- WHAT THE EXERCISE ASKS -
Leaving the pictures out, print the lines from the first line of the listing through the line containing "## 9.3.2 Handling User Input Reactively", exactly as they read, and no others.

==============================

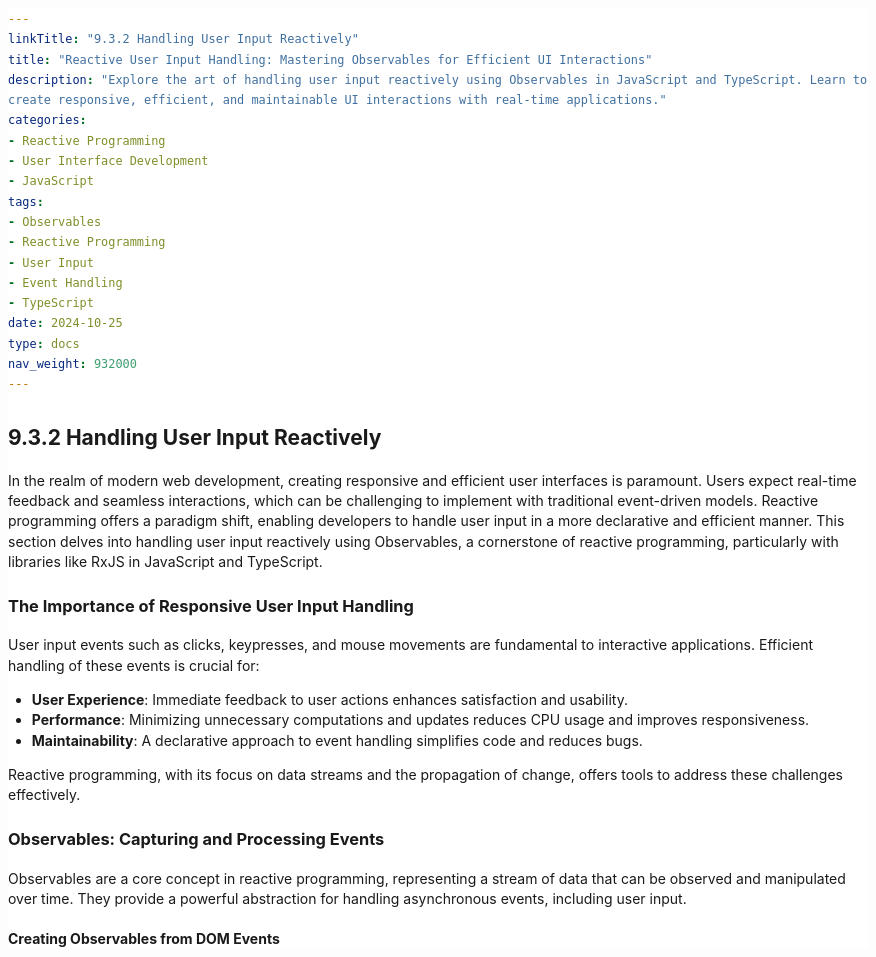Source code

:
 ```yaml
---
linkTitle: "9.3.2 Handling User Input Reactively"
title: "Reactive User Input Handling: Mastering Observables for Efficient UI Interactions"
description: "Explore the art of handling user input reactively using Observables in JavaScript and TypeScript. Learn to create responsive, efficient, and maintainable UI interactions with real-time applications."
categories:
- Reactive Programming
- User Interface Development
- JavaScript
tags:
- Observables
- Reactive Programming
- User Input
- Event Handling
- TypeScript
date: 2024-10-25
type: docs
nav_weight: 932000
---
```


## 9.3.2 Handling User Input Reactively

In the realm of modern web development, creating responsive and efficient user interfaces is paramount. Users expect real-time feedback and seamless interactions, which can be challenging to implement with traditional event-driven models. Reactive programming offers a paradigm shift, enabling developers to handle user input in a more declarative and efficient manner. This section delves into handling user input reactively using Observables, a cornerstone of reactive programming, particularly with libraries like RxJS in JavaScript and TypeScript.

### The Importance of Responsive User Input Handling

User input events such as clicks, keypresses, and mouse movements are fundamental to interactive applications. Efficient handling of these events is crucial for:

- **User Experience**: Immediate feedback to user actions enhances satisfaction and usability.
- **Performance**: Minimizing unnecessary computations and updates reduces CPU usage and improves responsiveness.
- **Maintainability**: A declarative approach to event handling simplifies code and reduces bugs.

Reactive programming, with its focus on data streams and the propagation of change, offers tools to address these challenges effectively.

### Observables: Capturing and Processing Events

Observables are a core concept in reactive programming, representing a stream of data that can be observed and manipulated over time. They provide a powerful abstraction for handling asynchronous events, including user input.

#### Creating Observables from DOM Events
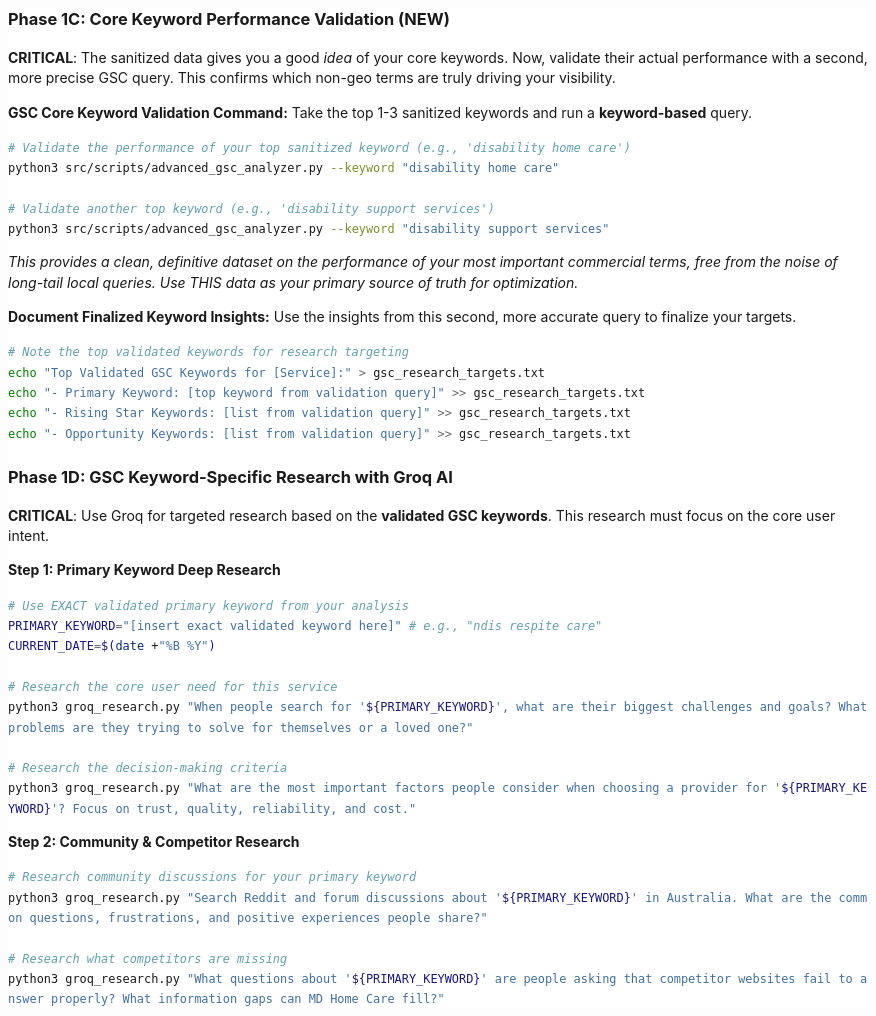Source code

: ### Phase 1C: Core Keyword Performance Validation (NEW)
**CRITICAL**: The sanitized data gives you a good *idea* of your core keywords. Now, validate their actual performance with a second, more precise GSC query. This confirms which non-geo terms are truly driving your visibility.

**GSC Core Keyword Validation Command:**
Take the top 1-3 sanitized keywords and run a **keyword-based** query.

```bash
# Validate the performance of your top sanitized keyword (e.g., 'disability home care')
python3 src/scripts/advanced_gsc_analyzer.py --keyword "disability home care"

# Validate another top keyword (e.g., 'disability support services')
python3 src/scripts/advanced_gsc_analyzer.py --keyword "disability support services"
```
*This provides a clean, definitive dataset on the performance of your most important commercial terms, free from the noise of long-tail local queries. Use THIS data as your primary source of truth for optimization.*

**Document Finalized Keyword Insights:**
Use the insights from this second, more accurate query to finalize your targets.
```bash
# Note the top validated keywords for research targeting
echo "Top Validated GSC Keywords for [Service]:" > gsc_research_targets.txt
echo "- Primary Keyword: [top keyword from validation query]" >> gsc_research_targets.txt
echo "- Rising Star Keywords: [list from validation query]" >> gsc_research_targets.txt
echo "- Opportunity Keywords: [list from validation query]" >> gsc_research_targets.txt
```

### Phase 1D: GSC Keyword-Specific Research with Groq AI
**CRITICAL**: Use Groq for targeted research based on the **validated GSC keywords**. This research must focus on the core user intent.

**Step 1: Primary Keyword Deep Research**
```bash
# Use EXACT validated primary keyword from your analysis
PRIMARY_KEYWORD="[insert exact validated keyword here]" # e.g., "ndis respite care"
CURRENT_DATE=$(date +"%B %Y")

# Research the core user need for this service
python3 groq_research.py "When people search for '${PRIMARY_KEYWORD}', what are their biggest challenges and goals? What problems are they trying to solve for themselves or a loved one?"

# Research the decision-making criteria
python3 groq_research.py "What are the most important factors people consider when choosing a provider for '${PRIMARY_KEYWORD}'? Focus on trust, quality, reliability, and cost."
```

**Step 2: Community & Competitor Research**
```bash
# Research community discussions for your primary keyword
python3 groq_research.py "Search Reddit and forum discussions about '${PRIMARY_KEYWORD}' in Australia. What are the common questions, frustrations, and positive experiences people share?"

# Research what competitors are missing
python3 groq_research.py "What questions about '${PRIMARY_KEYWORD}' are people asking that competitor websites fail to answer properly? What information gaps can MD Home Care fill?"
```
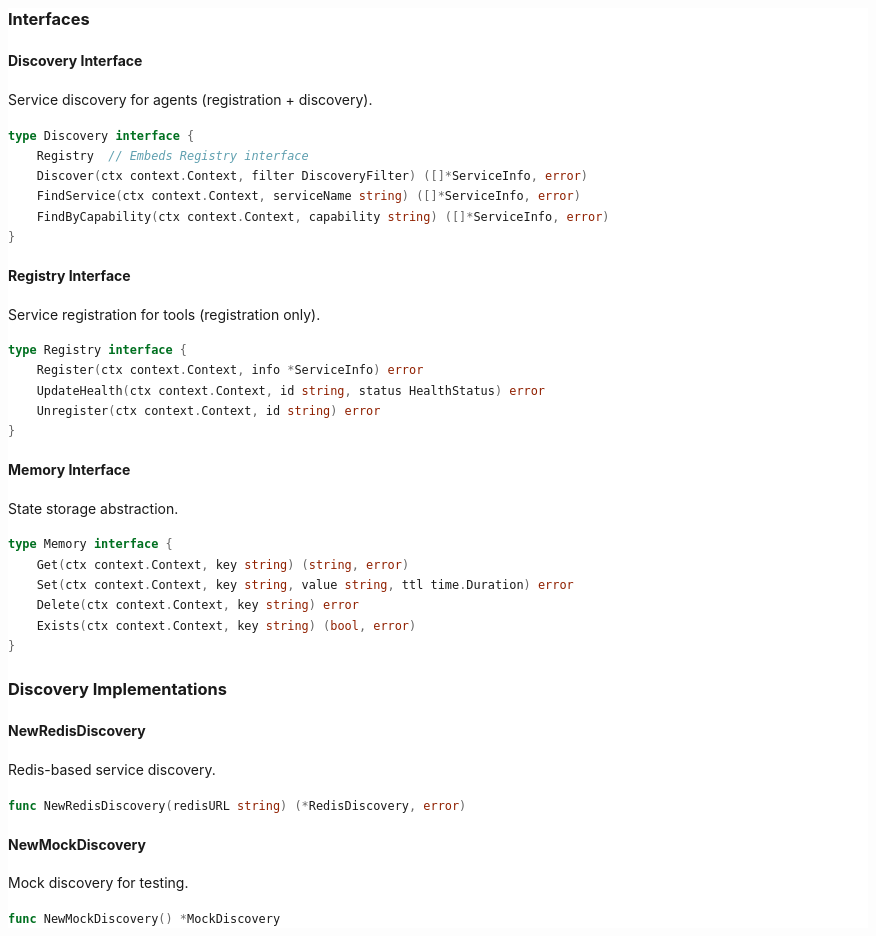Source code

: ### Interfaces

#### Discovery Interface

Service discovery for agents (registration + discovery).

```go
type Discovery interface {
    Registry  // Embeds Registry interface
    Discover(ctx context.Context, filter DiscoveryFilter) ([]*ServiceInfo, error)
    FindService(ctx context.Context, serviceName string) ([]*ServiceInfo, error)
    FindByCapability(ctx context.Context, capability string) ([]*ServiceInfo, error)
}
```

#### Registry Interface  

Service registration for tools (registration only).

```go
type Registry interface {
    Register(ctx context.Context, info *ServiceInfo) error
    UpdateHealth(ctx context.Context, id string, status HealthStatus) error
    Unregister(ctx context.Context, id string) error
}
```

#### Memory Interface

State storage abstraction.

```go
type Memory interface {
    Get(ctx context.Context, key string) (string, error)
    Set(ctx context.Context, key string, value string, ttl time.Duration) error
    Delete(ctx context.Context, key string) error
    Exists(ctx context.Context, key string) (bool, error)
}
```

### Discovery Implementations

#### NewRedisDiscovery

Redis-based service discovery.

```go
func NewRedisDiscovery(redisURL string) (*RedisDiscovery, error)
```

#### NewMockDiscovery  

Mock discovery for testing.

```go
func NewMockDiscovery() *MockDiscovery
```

==============================

- RESULT BELOW -
Source code

:
 ```yaml
---
linkTitle: "9.3.2 Handling User Input Reactively"
title: "Reactive User Input Handling: Mastering Observables for Efficient UI Interactions"
description: "Explore the art of handling user input reactively using Observables in JavaScript and TypeScript. Learn to create responsive, efficient, and maintainable UI interactions with real-time applications."
categories:
- Reactive Programming
- User Interface Development
- JavaScript
tags:
- Observables
- Reactive Programming
- User Input
- Event Handling
- TypeScript
date: 2024-10-25
type: docs
nav_weight: 932000
---
```


## 9.3.2 Handling User Input Reactively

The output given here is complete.